4. As of September 30,1998, the Company owned and managed 86 hotels with
11,850 rooms in 27 states under the following brand names: Comfort, Clarion,
Sleep, Quality, MainStay, Rodeway and Econo Lodge.
5. At September 30, 1998, the Company has fourteen hotels that are currently
being marketed for sale with a carrying value of $39.6 million. In accordance
with Statement of Financial Accounting Standards No. 121 ("SFAS No. 121"),
"Accounting for the Impairment of Long-Lived Assets and for Long-Lived Assets to
Be Disposed Of," the Company has discontinued depreciating these assets while
they are held for sale. In addition, SFAS No. 121 requires that assets held for
sale be reported at the lower of the carrying amount or fair value less costs to
sell. As the Company began actively marketing these hotels, it became apparent,
given current real estate values, that certain asset carrying values exceeded
estimated fair values less costs to sell. As a result, the Company recognized a
$3.4 million provision for asset impairment in the third quarter of 1998 to
reduce the carrying value of certain of the assets to the estimated fair value
less costs to sell. The fourteen hotels held for sale reported total revenues of
$5.5 million and $16.2 million for the three and nine months ended September 30,
1998, and $5.4 million and $16.5 million for the three and nine months ended
September 30, 1997, respectively. Income from operations before interest, taxes,
depreciation and amortization and allocations for corporate expenses of the
fourteen hotels was $1.6 million and $4.9 million for the three and nine months
ended September 30, 1998, respectively and $1.8 million and $5.7 million for the
three and nine months ended September 30, 1997.
6. The Company recognized an extraordinary loss of $308,000, net of taxes, in
the three months ended September 30, 1998. The extraordinary loss represents a
prepayment penalty and deferred financing fees associated with the early
extinguishment of a portion of the Company's multi-class mortgage pass-through
certificates (collectively, "the mortgage securities"). The prepayment was made
as a result of the sale of one of the properties collateralizing the mortgage
securities.
7. For purposes of providing an orderly transition after the Distribution,
the Company and Franchising entered into various agreements, including, among
others, a Distribution Agreement, a Tax Sharing Agreement, a Corporate Services
Agreement and an Employee Benefits Allocation Agreement. Effective as of
October 15, 1997, these agreements provide, among other things, that the Company
(i) will receive and/or provide certain corporate and support services, such as
accounting, tax and computer systems support, (ii) will adjust outstanding
options to purchase shares of Company Common Stock held by Company employees,
Franchising employees, and employees of Manor Care, (iii) is responsible for
filing and paying the related taxes on consolidated federal tax returns and
consolidated or combined state tax returns for itself and any of its affiliates
(including Franchising) for the periods of time that the affiliates were members
of the consolidated group, (iv) will be reimbursed by Franchising for the
portion of income taxes paid that relate to Franchising and its subsidiaries,
and (v) guarantees that Franchising will, at the date of the Distribution have a
specified minimum level of net worth. As of September 30, 1998, the Company has
a $19.9 million liability to Choice related to the net worth guarantee, the
estimated final allocation of liabilities and assets and for expenses incurred
by Choice on behalf of the Company.

Record extracts:
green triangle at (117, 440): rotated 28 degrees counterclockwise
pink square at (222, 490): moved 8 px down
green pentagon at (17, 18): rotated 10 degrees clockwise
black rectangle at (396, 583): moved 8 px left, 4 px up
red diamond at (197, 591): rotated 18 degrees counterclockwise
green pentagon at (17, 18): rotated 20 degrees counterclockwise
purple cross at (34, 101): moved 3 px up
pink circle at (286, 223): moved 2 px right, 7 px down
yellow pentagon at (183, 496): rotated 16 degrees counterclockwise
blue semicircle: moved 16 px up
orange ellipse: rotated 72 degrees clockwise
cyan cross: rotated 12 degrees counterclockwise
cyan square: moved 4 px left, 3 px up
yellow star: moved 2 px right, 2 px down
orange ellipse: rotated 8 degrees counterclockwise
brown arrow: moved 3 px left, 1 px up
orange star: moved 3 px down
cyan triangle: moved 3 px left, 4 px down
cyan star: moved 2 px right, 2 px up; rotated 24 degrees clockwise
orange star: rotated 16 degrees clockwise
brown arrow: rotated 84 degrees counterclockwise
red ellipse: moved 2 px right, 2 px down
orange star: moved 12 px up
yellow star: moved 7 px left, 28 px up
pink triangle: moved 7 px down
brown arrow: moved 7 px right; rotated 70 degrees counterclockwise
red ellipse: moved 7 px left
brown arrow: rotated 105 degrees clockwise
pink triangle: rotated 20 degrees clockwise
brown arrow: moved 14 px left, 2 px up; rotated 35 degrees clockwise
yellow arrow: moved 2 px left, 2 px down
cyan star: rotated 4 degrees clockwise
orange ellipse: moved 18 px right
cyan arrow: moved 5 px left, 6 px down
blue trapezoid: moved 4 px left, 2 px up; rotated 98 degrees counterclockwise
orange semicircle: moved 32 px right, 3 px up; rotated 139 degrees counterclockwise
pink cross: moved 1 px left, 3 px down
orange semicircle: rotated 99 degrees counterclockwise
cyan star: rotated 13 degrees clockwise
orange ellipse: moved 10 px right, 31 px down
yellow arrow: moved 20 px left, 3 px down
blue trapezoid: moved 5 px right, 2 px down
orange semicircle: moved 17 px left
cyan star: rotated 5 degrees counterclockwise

Exercise goal: Return the stretch of the hotel company's financial notes from "6. The Company" through "securities.", copied word for word.

Result of this exercise:
6. The Company recognized an extraordinary loss of $308,000, net of taxes, in
the three months ended September 30, 1998. The extraordinary loss represents a
prepayment penalty and deferred financing fees associated with the early
extinguishment of a portion of the Company's multi-class mortgage pass-through
certificates (collectively, "the mortgage securities"). The prepayment was made
as a result of the sale of one of the properties collateralizing the mortgage
securities.